Why didn't I "correct" it when I had him captive for two years? Of course
I did, for formal writing; but that hardly changed his underlying usage
system.


At 01:08 PM 3/28/98 -0500, you wrote:
I love the slogan "Think Different", the campaign, the product, and pretty
much agree with Greg's analysis of acceptability, but I blame the folks at
Chiat/Day for the missing "ly."

Folks at Chiat/Day, like advertising people everywhere, prefer to think of
themselves as exceptional beings who break rules for the betterment of
society. Sometimes they do it because they get a kick out of it, like
shoplifting when you're 12 or driving way too fast or crossing in the
middle of the street against traffic.

The ad agency I work for recently helped Carvel, an ice cream company
located primarily in the northeast, launch a campaign for a small ice cream
cake designed to celebrate life's smaller successes. My peers decided to
call it "Little Love" but they wanted something a little more unique. So,
it was put up for a vote as to whether it would be "Li'l Love" or "Lil'Love."

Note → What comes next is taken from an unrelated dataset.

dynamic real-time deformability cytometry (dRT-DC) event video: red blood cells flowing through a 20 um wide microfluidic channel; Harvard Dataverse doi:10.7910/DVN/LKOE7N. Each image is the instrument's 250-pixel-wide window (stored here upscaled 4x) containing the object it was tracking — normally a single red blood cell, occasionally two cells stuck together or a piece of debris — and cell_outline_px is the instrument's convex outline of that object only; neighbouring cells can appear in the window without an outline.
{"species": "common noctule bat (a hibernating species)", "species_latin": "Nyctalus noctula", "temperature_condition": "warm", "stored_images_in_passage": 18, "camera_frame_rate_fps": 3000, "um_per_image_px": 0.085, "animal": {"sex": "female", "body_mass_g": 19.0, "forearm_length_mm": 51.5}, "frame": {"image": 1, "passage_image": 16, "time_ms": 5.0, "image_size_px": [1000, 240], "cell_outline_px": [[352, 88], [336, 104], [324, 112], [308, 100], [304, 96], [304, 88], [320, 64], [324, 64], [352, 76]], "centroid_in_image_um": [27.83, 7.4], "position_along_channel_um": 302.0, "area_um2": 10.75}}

Naturally, the horrendous name "Lil'Love" is now plastered across
television, newspapers, radio, point of purchase displays and product
packaging. Nobody can tell me if there is a point to the apostrophe, or why
there isn't another one, or what was the problem with "Li'l Love." I know
the answers: they don't know, except they were breaking a rule and it felt
good.

But like people in advertising everywhere, my coworkers tend to break the
safe rules, the ones they can get away with and still get a good night's
sleep. They break grammar rules.

Advertising folks like to say, "Well, in advertising you can get away with
that" but I dont think advertising actually gets away with anything.
Advertising people think they get away with things, but really, the world
is laughing at advertising folk's vain attempts to be God-like, such as
putting an apostrophe in the wrong place.

They also dont get away with their brazen attempts to cover grammatical
errors with cries of "It Tastes Good, Like a Cigarette Should!" as if to
say, "Look, an old grammar flub! Our grammar flub is, therefore, tradition!"

Regarding the success of the Apple campaign: its success is phenomenal,
and serendipitous circumstances are reinforcing it. The product is selling
faster than Apple can keep up, the stock is at a 52-week high, the company
had its first profitable quarter out of the last five, the Windows/PC
magazines are giving Apple grudging but glowing product reviews, Intel is
in psychological retreat (besides suffering its first serious financial
problems in a while and its CEO resigning), Microsoft is fighting the
Justice Dept. and battling a torrent of complaints about product delays and
security failures, scalability and reliability of Windows NT. Apple is
doing very well, and, as it is one of only two brands that I have any
loyalty to at all (the other is Levi jeans), I am glad.